Autumn Light: Season of Fire and Farewells

Image of Autumn Light: Season of Fire and Farewells
Author(s): 
Release Date: 
April 16, 2019
Publisher/Imprint: 
Knopf
Pages: 
256
Reviewed by: 

The memoir succeeds, with its deceptively quiet descriptions of autumn both in the natural world, and in the season of his and Hiroko’s own lives, in echoing a uniquely Japanese appreciation of the fleeting nature of time, as well as the humbling acceptance that nothing lasts.

Even today, when the notion of spending long periods of time in a foreign country is more common than ever before, there are not many Westerners who decide to pick up and move to Japan. This, however, was the case with Pico Iyer, a British-born American essayist and novelist best known for his travel writing.

His 1991 memoir, The Lady and Monk, recounted the story of his romance with the Japanese woman, whom he met while in Kyoto, who later became his wife. In Autumn Light, he offers a sequel of sorts, with a new memoir that opens 30 years after The Lady and the Monk left off.

Iyer and Hiroko, who appeared as “Sachiko” in the earlier memoir, are living in Nara, a historic city 20 miles south of Kyoto. When Iyer isn’t writing his journalistic pieces and essays, he can be found visiting his mother-in law, walking to the nearby post office, or playing ping pong with the pensioners at his local health club. It’s a tricky juxtaposition, but Iyer revels in the dissonance between the various parts of his life.

“I look at the eighteen-dollar bat I bought form a department store and am reminded how different I still am from my passionate hobbyist friend; they’re waggling a finger under the table, like Olympians, to show partners how they’re planning to serve, while I‘m trying to unriddle my piece for The New York Review of Books on the warlords of Mogadishu.”
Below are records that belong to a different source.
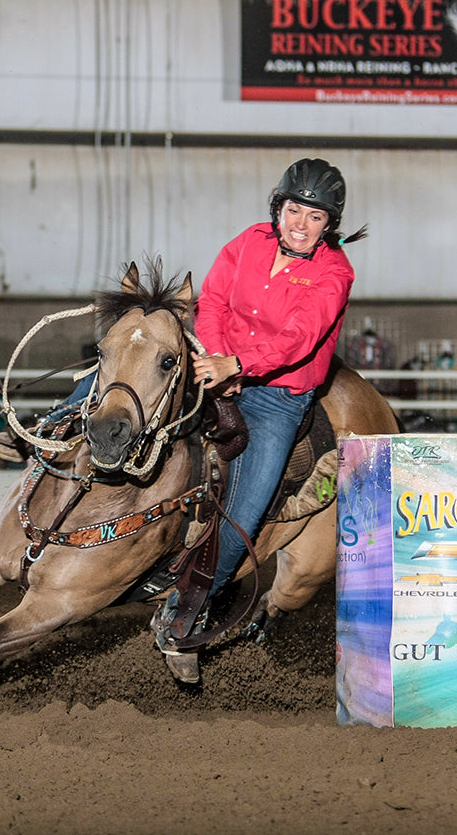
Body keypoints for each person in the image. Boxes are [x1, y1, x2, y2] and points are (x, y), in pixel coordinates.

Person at [156, 157, 366, 679]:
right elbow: (213, 302)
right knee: (132, 369)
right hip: (219, 366)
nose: (300, 224)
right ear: (278, 208)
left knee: (244, 515)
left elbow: (300, 338)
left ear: (329, 225)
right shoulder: (249, 241)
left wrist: (238, 366)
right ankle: (56, 429)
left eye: (314, 216)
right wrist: (217, 361)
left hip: (277, 399)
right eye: (294, 210)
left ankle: (185, 614)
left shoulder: (335, 273)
Yet these quotidian activities serve as a backdrop to reflections of a more profound nature. In the wake of the death of his father-in-law, Iyer sees everything around him through a meditative lens, and as autumn erupts in brilliant fall foliage and cold rains, he contemplates the transitory nature of life.

“Beauty, the foremost Jungian in Japan has observed, ‘is completed only if we accept the fact of death.’ Autumn poses the question we all have to live with: How to hold on to the things we love even though we know that we and they are dying. How to see the world as it is, yet find light within that truth.”

Interwoven between the ping-pong and the autumn leaves are darker, more troubling strands. Hiroko’s brother, a Swiss-trained analyst, is painfully estranged from the family, refusing their every effort at reconciliation, even in the wake of his father’s death.

And then there is the war. Iyar’s amiable ping-pong opponents are survivors of a past which remains for them, even now, both baffling and horrifying. “When I go back to the ping-pong club today, I start to make the calculations,” Iyar tells us. “My tiny, intrepid friend in the black slacks, Mrs. Fukushima, is eighty-three. That means she was eleven when Japan entered the war, and probably had to join other young women in bayonet practice, using bamboo spears; in her teens, she may had to get her protein eating worms and snakes . . . Mr Gold Tooth, so full of boyish giggles, kindly, Mr, Joy, the one with the, soft smile, all were in their formative years when up to eight thousand civilians were killed in two and a half hours during the firebombing of Tokyo . . .”

Iyer’s writing is both simple and lyrical, an apt style for a British/American with Indian roots living in Japan. The memoir succeeds, with its deceptively quiet descriptions of autumn both in the natural world, and in the season of his and Hiroko’s own lives, in echoing a uniquely Japanese appreciation of the fleeting nature of time, as well as the humbling acceptance that nothing lasts.